Augmented Reality and Virtual Reality systems hold special promise in healthcare, improving safety and convenience, while offering entirely new models of delivering health and care.
How well are clinicians being served by current medical and clinical software? It depends on who you ask! A recent RACGP survey found that 80% of GPs are satisfied with the way that they use technology in their patient-oriented work. That’s a high rate of satisfaction by most standards, but there is clearly room for improvement.
One thing that both the “satisfied” and “dissatisfied” cohorts would agree upon is that efforts to improve the usability of medical and clinical software will always be worthwhile. Improved usability reduces cognitive load, enhances efficiency, is more forgiving of user errors, and helps clinicians to be more “present” for their patients.
Designers of medical and clinical software face a number of challenges, many of which can adversely impact usability. One challenge, shared with many other domains, is complexity. Since the tasks users perform on medical and clinical software are complex, this complexity is reflected in the appearance of the interface.
Other challenges are more distinctive of this domain. Safety is absolutely paramount in medical and clinical software, which imposes testing and change management burdens, and limits the scope for interface features like text auto-completion. It may be amusing when your messaging app auto-completes a word incorrectly, but the consequences of such behaviour in clinical software could be severe. Moreover, dedicated medical devices may be limited in terms of display size, and the demands of hygiene and patient care may require that they be operated with little or no physical contact when interacting with patients.
Traditional approaches to improving user experiences include carefully observing the use of these systems in practice, as well as specialised laboratory testing that tracks eye movements and mouse clicks. These approaches may sound modest, but are in reality very powerful. These are the techniques that have yielded most of the user experience gains that we take for granted today.

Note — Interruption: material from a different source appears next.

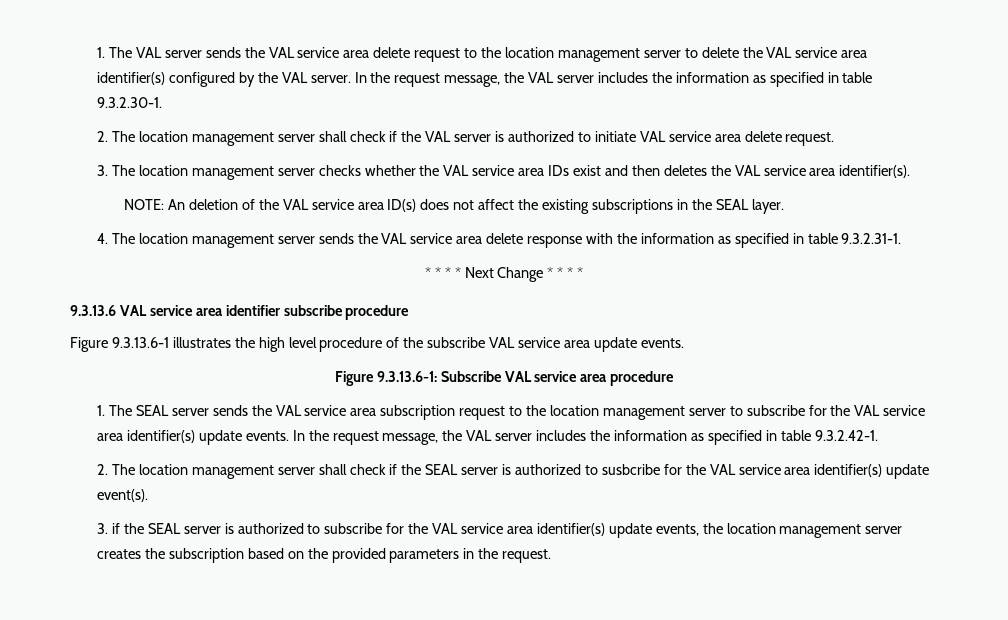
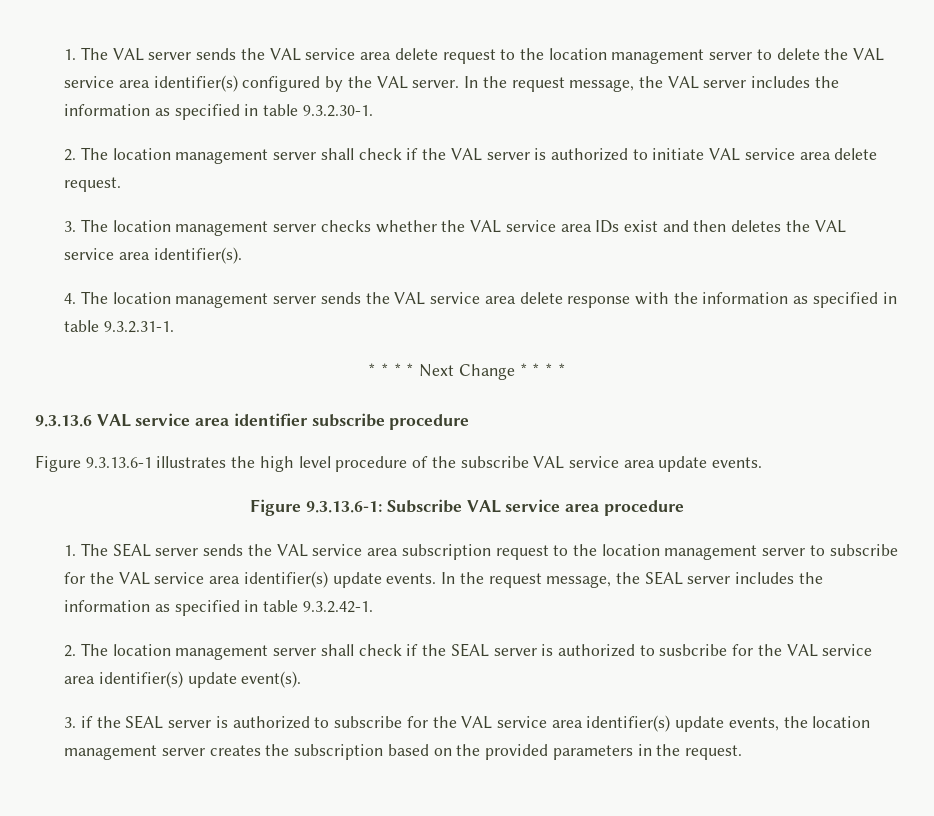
[124,199,784,214] // NOTE: An deletion of the VAL service area ID(s) does not affect the existing subscriptions in the SEAL layer. -> (242, 255) none
[466,430,493,441] VAL -> [644,571,683,585] SEAL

New realities, new possibilities
Even greater advances in usability may become possible with the implementation of augmented reality (AR) and virtual reality (VR) to healthcare. AR superimposes a display over the user’s visual field, whereas VR creates an entire immersive world for the viewer.

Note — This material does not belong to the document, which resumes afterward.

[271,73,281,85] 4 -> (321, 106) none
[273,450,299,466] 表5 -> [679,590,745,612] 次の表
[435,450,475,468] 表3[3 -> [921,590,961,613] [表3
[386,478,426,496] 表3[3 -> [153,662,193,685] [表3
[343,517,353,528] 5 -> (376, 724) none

The video below offers a particularly vivid demonstration of the potential application of AR technologies. The Silver Chain healthcare group is conducting trials of AR headsets in Western Australia to deliver home-based healthcare, as depicted here:
It’s worth noting in this video the way that the AR system incorporates telehealth functions, and also features natural language processing and gesture interfaces as components; technologies that are promising interface technologies in their own right.
The vividness and immediacy afforded by AR systems does more than just enhance convenience; other AR applications promise improved medical training, safer surgical procedures, and improved medications safety for consumers.
VR systems are likewise finding multiple applications for improving healthcare, such as pain management, graded exposure therapies for phobias, and cognitive rehabilitation. An aged care centre in Connecticut is using VR systems to improve engagement and help to stimulate memories in dementia patients:
Beyond the interface
As these examples suggest, new interface technologies will do far more than just make existing healthcare interactions easier, safer and more pleasant for patients and providers alike. These technologies offer the prospect of entirely new ways of delivering care, providing new healthcare capabilities that were undreamt of just a few years ago.